(DATA LISTING begins)

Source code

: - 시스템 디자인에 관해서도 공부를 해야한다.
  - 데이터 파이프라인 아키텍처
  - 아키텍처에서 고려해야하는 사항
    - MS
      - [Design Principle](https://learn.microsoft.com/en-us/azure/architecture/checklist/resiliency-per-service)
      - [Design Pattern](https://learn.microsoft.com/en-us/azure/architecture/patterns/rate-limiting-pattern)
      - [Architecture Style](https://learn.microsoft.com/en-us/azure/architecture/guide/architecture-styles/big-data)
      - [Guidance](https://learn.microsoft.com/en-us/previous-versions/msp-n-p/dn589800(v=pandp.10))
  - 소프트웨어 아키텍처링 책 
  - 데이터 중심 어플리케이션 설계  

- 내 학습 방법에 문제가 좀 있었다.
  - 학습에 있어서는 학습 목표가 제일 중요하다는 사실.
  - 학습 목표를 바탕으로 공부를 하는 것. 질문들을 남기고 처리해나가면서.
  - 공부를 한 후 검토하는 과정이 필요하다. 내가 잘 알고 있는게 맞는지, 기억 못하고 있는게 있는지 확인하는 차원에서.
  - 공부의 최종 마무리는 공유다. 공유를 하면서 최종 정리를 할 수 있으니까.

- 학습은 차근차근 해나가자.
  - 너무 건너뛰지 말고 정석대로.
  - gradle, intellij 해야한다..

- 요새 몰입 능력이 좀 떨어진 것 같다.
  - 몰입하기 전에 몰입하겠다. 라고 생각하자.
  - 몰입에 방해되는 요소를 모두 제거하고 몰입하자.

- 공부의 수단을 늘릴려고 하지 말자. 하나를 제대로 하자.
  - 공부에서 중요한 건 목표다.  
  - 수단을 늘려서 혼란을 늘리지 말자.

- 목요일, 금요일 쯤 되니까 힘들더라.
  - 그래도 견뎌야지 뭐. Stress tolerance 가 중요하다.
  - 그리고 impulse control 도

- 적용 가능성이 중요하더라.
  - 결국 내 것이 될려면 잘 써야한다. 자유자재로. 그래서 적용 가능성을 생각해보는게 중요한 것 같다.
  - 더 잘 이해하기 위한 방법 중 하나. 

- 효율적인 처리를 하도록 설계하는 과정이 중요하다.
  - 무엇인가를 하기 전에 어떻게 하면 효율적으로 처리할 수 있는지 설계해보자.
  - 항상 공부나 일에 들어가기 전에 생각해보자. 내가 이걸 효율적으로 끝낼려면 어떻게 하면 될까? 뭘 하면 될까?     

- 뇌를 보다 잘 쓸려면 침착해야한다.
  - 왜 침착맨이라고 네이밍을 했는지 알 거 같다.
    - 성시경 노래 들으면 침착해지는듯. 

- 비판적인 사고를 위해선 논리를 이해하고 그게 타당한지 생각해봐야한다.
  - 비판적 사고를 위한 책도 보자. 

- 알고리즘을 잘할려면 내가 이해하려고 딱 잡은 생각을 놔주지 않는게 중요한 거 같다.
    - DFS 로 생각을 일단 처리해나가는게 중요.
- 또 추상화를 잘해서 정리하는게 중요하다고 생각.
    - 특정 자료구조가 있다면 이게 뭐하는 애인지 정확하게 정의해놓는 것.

(DATA LISTING ends)

Retype all of the material exactly as it stands above.

Source code

: - 시스템 디자인에 관해서도 공부를 해야한다.
  - 데이터 파이프라인 아키텍처
  - 아키텍처에서 고려해야하는 사항
    - MS
      - [Design Principle](https://learn.microsoft.com/en-us/azure/architecture/checklist/resiliency-per-service)
      - [Design Pattern](https://learn.microsoft.com/en-us/azure/architecture/patterns/rate-limiting-pattern)
      - [Architecture Style](https://learn.microsoft.com/en-us/azure/architecture/guide/architecture-styles/big-data)
      - [Guidance](https://learn.microsoft.com/en-us/previous-versions/msp-n-p/dn589800(v=pandp.10))
  - 소프트웨어 아키텍처링 책 
  - 데이터 중심 어플리케이션 설계  

- 내 학습 방법에 문제가 좀 있었다.
  - 학습에 있어서는 학습 목표가 제일 중요하다는 사실.
  - 학습 목표를 바탕으로 공부를 하는 것. 질문들을 남기고 처리해나가면서.
  - 공부를 한 후 검토하는 과정이 필요하다. 내가 잘 알고 있는게 맞는지, 기억 못하고 있는게 있는지 확인하는 차원에서.
  - 공부의 최종 마무리는 공유다. 공유를 하면서 최종 정리를 할 수 있으니까.

- 학습은 차근차근 해나가자.
  - 너무 건너뛰지 말고 정석대로.
  - gradle, intellij 해야한다..

- 요새 몰입 능력이 좀 떨어진 것 같다.
  - 몰입하기 전에 몰입하겠다. 라고 생각하자.
  - 몰입에 방해되는 요소를 모두 제거하고 몰입하자.

- 공부의 수단을 늘릴려고 하지 말자. 하나를 제대로 하자.
  - 공부에서 중요한 건 목표다.  
  - 수단을 늘려서 혼란을 늘리지 말자.

- 목요일, 금요일 쯤 되니까 힘들더라.
  - 그래도 견뎌야지 뭐. Stress tolerance 가 중요하다.
  - 그리고 impulse control 도

- 적용 가능성이 중요하더라.
  - 결국 내 것이 될려면 잘 써야한다. 자유자재로. 그래서 적용 가능성을 생각해보는게 중요한 것 같다.
  - 더 잘 이해하기 위한 방법 중 하나. 

- 효율적인 처리를 하도록 설계하는 과정이 중요하다.
  - 무엇인가를 하기 전에 어떻게 하면 효율적으로 처리할 수 있는지 설계해보자.
  - 항상 공부나 일에 들어가기 전에 생각해보자. 내가 이걸 효율적으로 끝낼려면 어떻게 하면 될까? 뭘 하면 될까?     

- 뇌를 보다 잘 쓸려면 침착해야한다.
  - 왜 침착맨이라고 네이밍을 했는지 알 거 같다.
    - 성시경 노래 들으면 침착해지는듯. 

- 비판적인 사고를 위해선 논리를 이해하고 그게 타당한지 생각해봐야한다.
  - 비판적 사고를 위한 책도 보자. 

- 알고리즘을 잘할려면 내가 이해하려고 딱 잡은 생각을 놔주지 않는게 중요한 거 같다.
    - DFS 로 생각을 일단 처리해나가는게 중요.
- 또 추상화를 잘해서 정리하는게 중요하다고 생각.
    - 특정 자료구조가 있다면 이게 뭐하는 애인지 정확하게 정의해놓는 것.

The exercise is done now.